Stamped COL.M.P on the back.
Inscribed on the back in blue chalk A L
(Misses and cracks to the panel)
André Lefebvre Collection, Paris
Sale André Lefebvre, Paris Hôtel Drouot , 24 November 1967, lot 129
Private collection
Bibliography
Joaquin Torres Garcia Catalogue raisonné digital edited by Cecila de Torres with the collaboration of Susanna V. Temkin, Madeleine Murphy Turner and Victoria L. Fedrigotti, no. 1930.34
Exhibitions:
Joaquin Torres-Garcia un monde construit, Musée d'Art Moderne et Contemporain de Strasbourg; 24 May - 8 September 2002, reproduced on page 72
Then Museo Colecciones ICO Madrid from 22 October 2002 to January 2003
In Paris in the 1930s, Torres-García developed a pictorial language that he called "Universalismo Constructivo". Somewhere between pure abstraction and pre-Columbian archaic values, he constructed his compositions using a system of pictograms. His aim: to create universal art that is immediately perceptible to the senses. In Constructif avec boussole, he uses a repertoire of signs that combines geometric composition, figurative elements and words.

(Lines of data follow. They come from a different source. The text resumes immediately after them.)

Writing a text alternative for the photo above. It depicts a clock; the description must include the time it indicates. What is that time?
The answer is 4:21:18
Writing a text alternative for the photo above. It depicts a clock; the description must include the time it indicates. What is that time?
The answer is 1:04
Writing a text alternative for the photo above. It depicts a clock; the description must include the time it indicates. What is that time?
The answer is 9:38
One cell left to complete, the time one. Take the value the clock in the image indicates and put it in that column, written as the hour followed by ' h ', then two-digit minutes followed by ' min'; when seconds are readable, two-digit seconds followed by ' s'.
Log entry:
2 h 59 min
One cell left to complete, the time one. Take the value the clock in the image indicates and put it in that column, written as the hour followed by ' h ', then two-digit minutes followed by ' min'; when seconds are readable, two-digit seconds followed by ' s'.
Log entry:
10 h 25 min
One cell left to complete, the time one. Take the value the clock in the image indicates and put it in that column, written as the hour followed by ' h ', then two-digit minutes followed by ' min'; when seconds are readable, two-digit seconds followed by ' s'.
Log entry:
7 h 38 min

Drawing on the principles of pure abstraction defended by the neoplasticists, Torres-García develops a singular and immediately recognisable plastic language. He developed a constructive vision of the world based on an order of geometric relationships and an extensive repertoire of schematic signs. What he calls his "constructed universalism" is based on abstract compositions combining invented symbols and simplified representations of objects borrowed from reality. Abstraction does not imply the erasure of figuration, but its reorganisation according to the principles of the grid, scaling and compartmentalisation of space.

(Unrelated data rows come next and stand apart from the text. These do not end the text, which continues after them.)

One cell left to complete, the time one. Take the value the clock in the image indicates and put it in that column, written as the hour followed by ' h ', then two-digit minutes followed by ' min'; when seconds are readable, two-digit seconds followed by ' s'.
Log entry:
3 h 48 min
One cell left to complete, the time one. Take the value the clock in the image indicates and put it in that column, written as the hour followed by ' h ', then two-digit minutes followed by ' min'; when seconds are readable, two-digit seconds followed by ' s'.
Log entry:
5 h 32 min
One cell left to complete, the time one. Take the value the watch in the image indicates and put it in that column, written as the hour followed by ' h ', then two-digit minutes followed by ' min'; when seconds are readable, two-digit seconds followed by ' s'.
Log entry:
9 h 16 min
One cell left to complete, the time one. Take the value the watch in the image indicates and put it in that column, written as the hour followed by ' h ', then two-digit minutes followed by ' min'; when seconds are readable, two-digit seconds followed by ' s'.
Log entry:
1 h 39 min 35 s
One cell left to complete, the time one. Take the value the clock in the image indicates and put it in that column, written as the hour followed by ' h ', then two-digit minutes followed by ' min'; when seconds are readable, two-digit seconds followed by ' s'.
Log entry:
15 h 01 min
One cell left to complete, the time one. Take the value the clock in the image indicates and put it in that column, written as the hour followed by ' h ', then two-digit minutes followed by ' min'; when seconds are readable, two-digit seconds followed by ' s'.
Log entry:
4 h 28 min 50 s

From 1931 onwards, his paintings were characterised by an orthogonal structure that accommodated object schemas as well as images drawn from a collective memory. They are the result of a plastic interpretation of the universe, expressed through the repetition of small compartments comparable to checkerboards. Each one contains a condensed representation of a familiar object or figure: a steamship, a clock, a bottle, a hammer, a chair, a human silhouette or a fish. These motifs proliferate on the surface of the painting, taking over the space and contributing to the creation of a world ordered by their multiple relationships. Between similarities and differences, they generate unexpected combinations and singular articulations. The artist can then vary related forms, whether objects or human figures, drawn with an economy of means that retains something of the immediacy of the gesture.